Task to carry out :: Copy each of the entries below line for line, without changing any character.

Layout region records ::
--- Begin ---
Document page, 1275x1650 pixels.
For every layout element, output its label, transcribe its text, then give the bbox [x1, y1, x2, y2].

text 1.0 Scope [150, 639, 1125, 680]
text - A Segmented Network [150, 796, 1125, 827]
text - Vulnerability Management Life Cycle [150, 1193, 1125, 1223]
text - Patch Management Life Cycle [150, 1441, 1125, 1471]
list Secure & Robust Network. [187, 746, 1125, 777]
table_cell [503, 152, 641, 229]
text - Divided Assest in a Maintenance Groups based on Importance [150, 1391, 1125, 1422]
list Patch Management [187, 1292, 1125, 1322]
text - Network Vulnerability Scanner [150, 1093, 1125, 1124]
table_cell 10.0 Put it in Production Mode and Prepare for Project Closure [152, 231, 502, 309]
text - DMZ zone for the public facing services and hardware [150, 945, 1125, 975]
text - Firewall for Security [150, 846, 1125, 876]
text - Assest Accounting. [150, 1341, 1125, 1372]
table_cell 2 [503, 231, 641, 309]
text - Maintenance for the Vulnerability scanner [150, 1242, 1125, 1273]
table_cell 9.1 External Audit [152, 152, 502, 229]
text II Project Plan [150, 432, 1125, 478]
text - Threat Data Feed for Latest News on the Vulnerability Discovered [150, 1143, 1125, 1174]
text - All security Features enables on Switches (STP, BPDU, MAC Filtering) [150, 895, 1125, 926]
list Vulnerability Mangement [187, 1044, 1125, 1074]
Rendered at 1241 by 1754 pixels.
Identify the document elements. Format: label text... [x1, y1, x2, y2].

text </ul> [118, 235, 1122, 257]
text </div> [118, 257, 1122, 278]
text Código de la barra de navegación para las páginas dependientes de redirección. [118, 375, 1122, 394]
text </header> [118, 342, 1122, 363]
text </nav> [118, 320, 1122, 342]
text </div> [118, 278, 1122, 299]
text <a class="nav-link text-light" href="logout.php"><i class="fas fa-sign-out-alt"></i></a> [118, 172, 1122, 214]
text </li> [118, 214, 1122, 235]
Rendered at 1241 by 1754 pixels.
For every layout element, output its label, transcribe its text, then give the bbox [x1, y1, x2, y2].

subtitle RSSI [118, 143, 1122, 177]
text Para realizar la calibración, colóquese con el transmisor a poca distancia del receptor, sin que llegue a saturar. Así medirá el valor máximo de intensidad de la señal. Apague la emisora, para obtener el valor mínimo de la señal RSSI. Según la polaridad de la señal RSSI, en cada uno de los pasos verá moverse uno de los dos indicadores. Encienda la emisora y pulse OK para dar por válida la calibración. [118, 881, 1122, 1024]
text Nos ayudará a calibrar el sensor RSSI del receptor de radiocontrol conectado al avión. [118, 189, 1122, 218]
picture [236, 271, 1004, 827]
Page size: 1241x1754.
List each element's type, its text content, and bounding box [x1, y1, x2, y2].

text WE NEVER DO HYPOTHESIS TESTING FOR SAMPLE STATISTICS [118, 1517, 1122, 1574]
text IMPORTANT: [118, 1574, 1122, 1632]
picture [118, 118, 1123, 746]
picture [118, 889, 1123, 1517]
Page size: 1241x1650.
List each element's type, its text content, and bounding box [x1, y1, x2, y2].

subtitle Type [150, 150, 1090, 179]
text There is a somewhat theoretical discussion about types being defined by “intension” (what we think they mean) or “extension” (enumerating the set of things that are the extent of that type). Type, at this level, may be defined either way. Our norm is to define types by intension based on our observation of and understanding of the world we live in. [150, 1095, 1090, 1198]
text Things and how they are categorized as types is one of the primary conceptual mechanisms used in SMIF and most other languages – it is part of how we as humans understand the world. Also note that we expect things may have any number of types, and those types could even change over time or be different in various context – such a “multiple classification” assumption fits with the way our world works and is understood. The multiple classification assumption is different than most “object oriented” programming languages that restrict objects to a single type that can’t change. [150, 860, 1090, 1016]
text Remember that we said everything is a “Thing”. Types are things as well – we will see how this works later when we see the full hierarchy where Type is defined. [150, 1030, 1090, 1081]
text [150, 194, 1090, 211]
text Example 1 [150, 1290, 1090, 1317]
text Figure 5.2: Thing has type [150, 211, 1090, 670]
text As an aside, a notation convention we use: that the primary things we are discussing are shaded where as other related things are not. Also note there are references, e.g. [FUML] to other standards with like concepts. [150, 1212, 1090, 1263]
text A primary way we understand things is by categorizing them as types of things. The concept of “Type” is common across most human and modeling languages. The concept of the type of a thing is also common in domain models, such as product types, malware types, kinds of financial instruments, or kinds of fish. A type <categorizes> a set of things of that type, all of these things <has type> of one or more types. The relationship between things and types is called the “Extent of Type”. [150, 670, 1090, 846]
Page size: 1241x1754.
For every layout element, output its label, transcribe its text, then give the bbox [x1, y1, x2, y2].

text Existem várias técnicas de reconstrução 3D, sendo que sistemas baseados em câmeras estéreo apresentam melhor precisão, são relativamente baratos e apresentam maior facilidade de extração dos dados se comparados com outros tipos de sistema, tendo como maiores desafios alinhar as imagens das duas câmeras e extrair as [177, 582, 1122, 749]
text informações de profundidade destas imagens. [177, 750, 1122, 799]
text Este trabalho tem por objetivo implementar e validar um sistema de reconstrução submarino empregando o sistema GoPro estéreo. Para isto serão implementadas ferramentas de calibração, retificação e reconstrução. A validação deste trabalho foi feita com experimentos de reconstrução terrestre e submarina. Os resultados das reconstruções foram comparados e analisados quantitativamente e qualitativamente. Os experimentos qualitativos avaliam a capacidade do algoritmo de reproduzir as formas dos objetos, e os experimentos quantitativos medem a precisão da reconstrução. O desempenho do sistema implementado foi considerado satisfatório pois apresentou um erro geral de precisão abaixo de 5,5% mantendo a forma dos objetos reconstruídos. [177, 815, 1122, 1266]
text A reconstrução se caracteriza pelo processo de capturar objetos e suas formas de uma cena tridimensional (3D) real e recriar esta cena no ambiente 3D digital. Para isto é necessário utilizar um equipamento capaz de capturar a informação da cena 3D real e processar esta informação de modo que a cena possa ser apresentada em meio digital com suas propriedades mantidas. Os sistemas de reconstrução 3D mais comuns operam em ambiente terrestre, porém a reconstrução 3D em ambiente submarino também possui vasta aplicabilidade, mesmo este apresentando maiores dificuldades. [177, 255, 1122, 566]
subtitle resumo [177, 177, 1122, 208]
--- End ---
Answer in full ::
Document page, 1275x1650 pixels.
For every layout element, output its label, transcribe its text, then give the bbox [x1, y1, x2, y2].

text 1.0 Scope [150, 639, 1125, 680]
text - A Segmented Network [150, 796, 1125, 827]
text - Vulnerability Management Life Cycle [150, 1193, 1125, 1223]
text - Patch Management Life Cycle [150, 1441, 1125, 1471]
list Secure & Robust Network. [187, 746, 1125, 777]
table_cell [503, 152, 641, 229]
text - Divided Assest in a Maintenance Groups based on Importance [150, 1391, 1125, 1422]
list Patch Management [187, 1292, 1125, 1322]
text - Network Vulnerability Scanner [150, 1093, 1125, 1124]
table_cell 10.0 Put it in Production Mode and Prepare for Project Closure [152, 231, 502, 309]
text - DMZ zone for the public facing services and hardware [150, 945, 1125, 975]
text - Firewall for Security [150, 846, 1125, 876]
text - Assest Accounting. [150, 1341, 1125, 1372]
table_cell 2 [503, 231, 641, 309]
text - Maintenance for the Vulnerability scanner [150, 1242, 1125, 1273]
table_cell 9.1 External Audit [152, 152, 502, 229]
text II Project Plan [150, 432, 1125, 478]
text - Threat Data Feed for Latest News on the Vulnerability Discovered [150, 1143, 1125, 1174]
text - All security Features enables on Switches (STP, BPDU, MAC Filtering) [150, 895, 1125, 926]
list Vulnerability Mangement [187, 1044, 1125, 1074]
Rendered at 1241 by 1754 pixels.
Identify the document elements. Format: label text... [x1, y1, x2, y2].

text </ul> [118, 235, 1122, 257]
text </div> [118, 257, 1122, 278]
text Código de la barra de navegación para las páginas dependientes de redirección. [118, 375, 1122, 394]
text </header> [118, 342, 1122, 363]
text </nav> [118, 320, 1122, 342]
text </div> [118, 278, 1122, 299]
text <a class="nav-link text-light" href="logout.php"><i class="fas fa-sign-out-alt"></i></a> [118, 172, 1122, 214]
text </li> [118, 214, 1122, 235]
Rendered at 1241 by 1754 pixels.
For every layout element, output its label, transcribe its text, then give the bbox [x1, y1, x2, y2].

subtitle RSSI [118, 143, 1122, 177]
text Para realizar la calibración, colóquese con el transmisor a poca distancia del receptor, sin que llegue a saturar. Así medirá el valor máximo de intensidad de la señal. Apague la emisora, para obtener el valor mínimo de la señal RSSI. Según la polaridad de la señal RSSI, en cada uno de los pasos verá moverse uno de los dos indicadores. Encienda la emisora y pulse OK para dar por válida la calibración. [118, 881, 1122, 1024]
text Nos ayudará a calibrar el sensor RSSI del receptor de radiocontrol conectado al avión. [118, 189, 1122, 218]
picture [236, 271, 1004, 827]
Page size: 1241x1754.
List each element's type, its text content, and bounding box [x1, y1, x2, y2].

text WE NEVER DO HYPOTHESIS TESTING FOR SAMPLE STATISTICS [118, 1517, 1122, 1574]
text IMPORTANT: [118, 1574, 1122, 1632]
picture [118, 118, 1123, 746]
picture [118, 889, 1123, 1517]
Page size: 1241x1650.
List each element's type, its text content, and bounding box [x1, y1, x2, y2].

subtitle Type [150, 150, 1090, 179]
text There is a somewhat theoretical discussion about types being defined by “intension” (what we think they mean) or “extension” (enumerating the set of things that are the extent of that type). Type, at this level, may be defined either way. Our norm is to define types by intension based on our observation of and understanding of the world we live in. [150, 1095, 1090, 1198]
text Things and how they are categorized as types is one of the primary conceptual mechanisms used in SMIF and most other languages – it is part of how we as humans understand the world. Also note that we expect things may have any number of types, and those types could even change over time or be different in various context – such a “multiple classification” assumption fits with the way our world works and is understood. The multiple classification assumption is different than most “object oriented” programming languages that restrict objects to a single type that can’t change. [150, 860, 1090, 1016]
text Remember that we said everything is a “Thing”. Types are things as well – we will see how this works later when we see the full hierarchy where Type is defined. [150, 1030, 1090, 1081]
text [150, 194, 1090, 211]
text Example 1 [150, 1290, 1090, 1317]
text Figure 5.2: Thing has type [150, 211, 1090, 670]
text As an aside, a notation convention we use: that the primary things we are discussing are shaded where as other related things are not. Also note there are references, e.g. [FUML] to other standards with like concepts. [150, 1212, 1090, 1263]
text A primary way we understand things is by categorizing them as types of things. The concept of “Type” is common across most human and modeling languages. The concept of the type of a thing is also common in domain models, such as product types, malware types, kinds of financial instruments, or kinds of fish. A type <categorizes> a set of things of that type, all of these things <has type> of one or more types. The relationship between things and types is called the “Extent of Type”. [150, 670, 1090, 846]
Page size: 1241x1754.
For every layout element, output its label, transcribe its text, then give the bbox [x1, y1, x2, y2].

text Existem várias técnicas de reconstrução 3D, sendo que sistemas baseados em câmeras estéreo apresentam melhor precisão, são relativamente baratos e apresentam maior facilidade de extração dos dados se comparados com outros tipos de sistema, tendo como maiores desafios alinhar as imagens das duas câmeras e extrair as [177, 582, 1122, 749]
text informações de profundidade destas imagens. [177, 750, 1122, 799]
text Este trabalho tem por objetivo implementar e validar um sistema de reconstrução submarino empregando o sistema GoPro estéreo. Para isto serão implementadas ferramentas de calibração, retificação e reconstrução. A validação deste trabalho foi feita com experimentos de reconstrução terrestre e submarina. Os resultados das reconstruções foram comparados e analisados quantitativamente e qualitativamente. Os experimentos qualitativos avaliam a capacidade do algoritmo de reproduzir as formas dos objetos, e os experimentos quantitativos medem a precisão da reconstrução. O desempenho do sistema implementado foi considerado satisfatório pois apresentou um erro geral de precisão abaixo de 5,5% mantendo a forma dos objetos reconstruídos. [177, 815, 1122, 1266]
text A reconstrução se caracteriza pelo processo de capturar objetos e suas formas de uma cena tridimensional (3D) real e recriar esta cena no ambiente 3D digital. Para isto é necessário utilizar um equipamento capaz de capturar a informação da cena 3D real e processar esta informação de modo que a cena possa ser apresentada em meio digital com suas propriedades mantidas. Os sistemas de reconstrução 3D mais comuns operam em ambiente terrestre, porém a reconstrução 3D em ambiente submarino também possui vasta aplicabilidade, mesmo este apresentando maiores dificuldades. [177, 255, 1122, 566]
subtitle resumo [177, 177, 1122, 208]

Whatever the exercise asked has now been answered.